Abstract Acute myocardial infarction (MI) provokes an inflammatory response in the heart that removes damaged tissues to facilitate repair. However, exaggerated and/or persistent inflammation compromises healing, which may be counteracted by regulatory immune mechanisms. A key regulatory factor in an inflammatory response is the anti-inflammatory cytokine IL-10, which can be produced by a number of immune cells including subsets of B lymphocytes. Here, we investigated IL-10-producing B cells in pericardial adipose tissues (PATs) and their role in the healing process following acute MI in mice. We found abundant IL-10-producing B cells in PATs under homeostatic conditions, with the majority of them bearing cell surface CD5 (CD5 + B cells). These cells were detected early in life, maintained a steady presence during adulthood, and resided in fat-associated lymphoid clusters (FALCs). The cytokine IL-33 was preferentially expressed in PATs under homeostatic conditions and contributed to enrichment of IL-10-producing CD5 + B cells in PATs. CD5 + B cells expanded in PATs following MI, and accumulated in the infarcted heart during the resolution of MI-induced inflammation. B cell-specific deletion of IL-10 worsened cardiac function after MI, exacerbated myocardial injury, and delayed resolution of inflammation. These findings reveal a significant contribution of IL-10-producing B cells to the anti-inflammatory mechanism that terminates MI-induced inflammation, and identify these cells as novel therapeutic targets to improve the outcome of MI. Significance Statement Myocardial infarction (MI) remains a leading cause of mortality and morbidity worldwide.
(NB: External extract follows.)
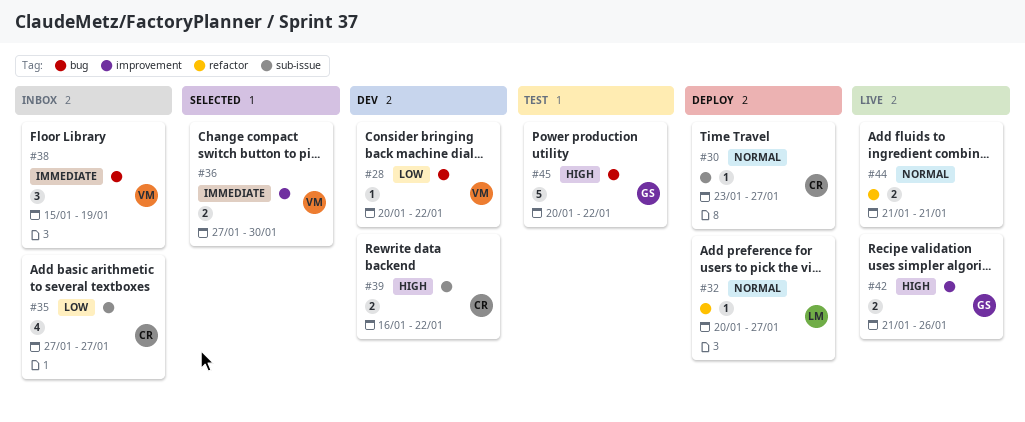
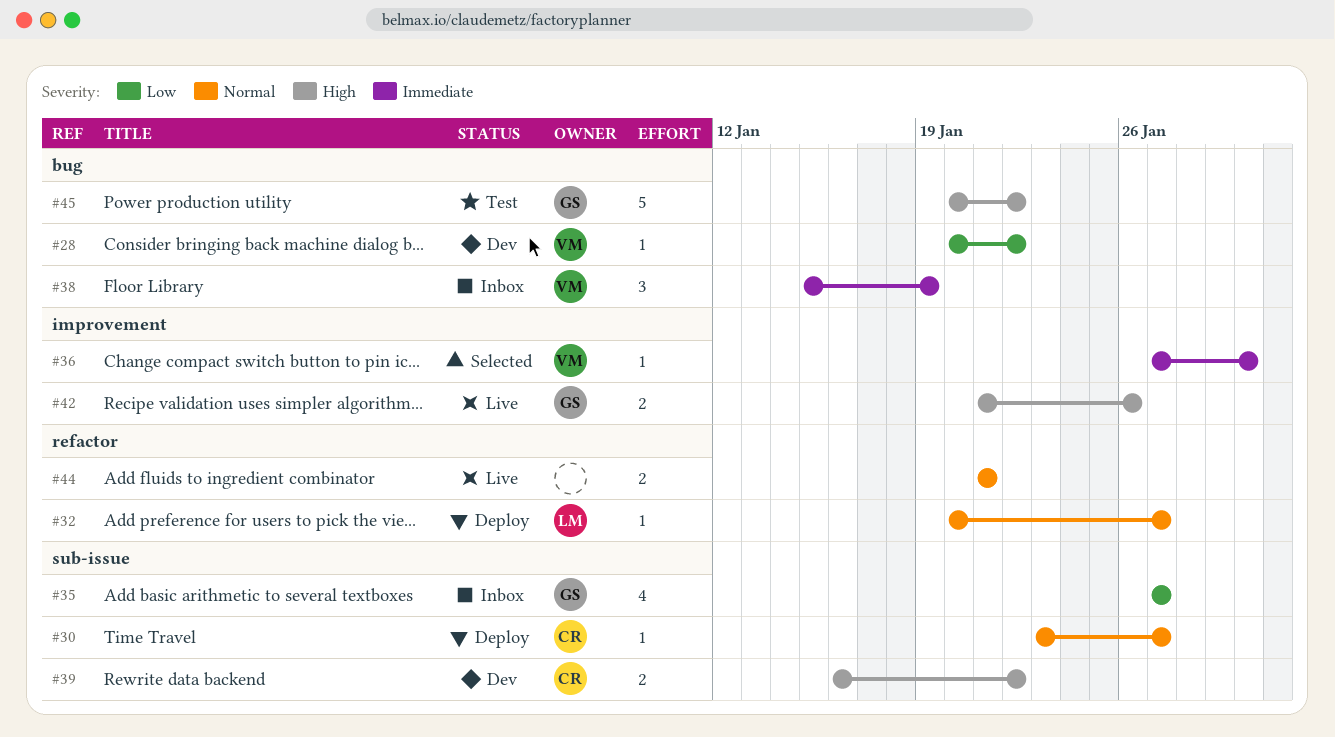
#35, owner: CR -> GS
#36, estimate: 2 -> 1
Although it is now recognized that a balanced and timely terminated pro-inflammatory response following acute MI is essential in promoting tissue repair, the underlying regulatory mechanisms are poorly defined. In this report, we show that IL-10-producing B cells in mice 1) are enriched in pericardial adipose tissues (PATs) and influenced by cytokine IL-33 under homeostatic conditions; 2) expand in PATs following MI and accumulate in the infarcted heart during the resolution of MI-induced inflammation; and 3) facilitate resolution of inflammation and reduce myocardial injury to preserve cardiac function after MI. These findings identify IL-10-producing B cells as novel therapeutic targets to improve the outcome of MI.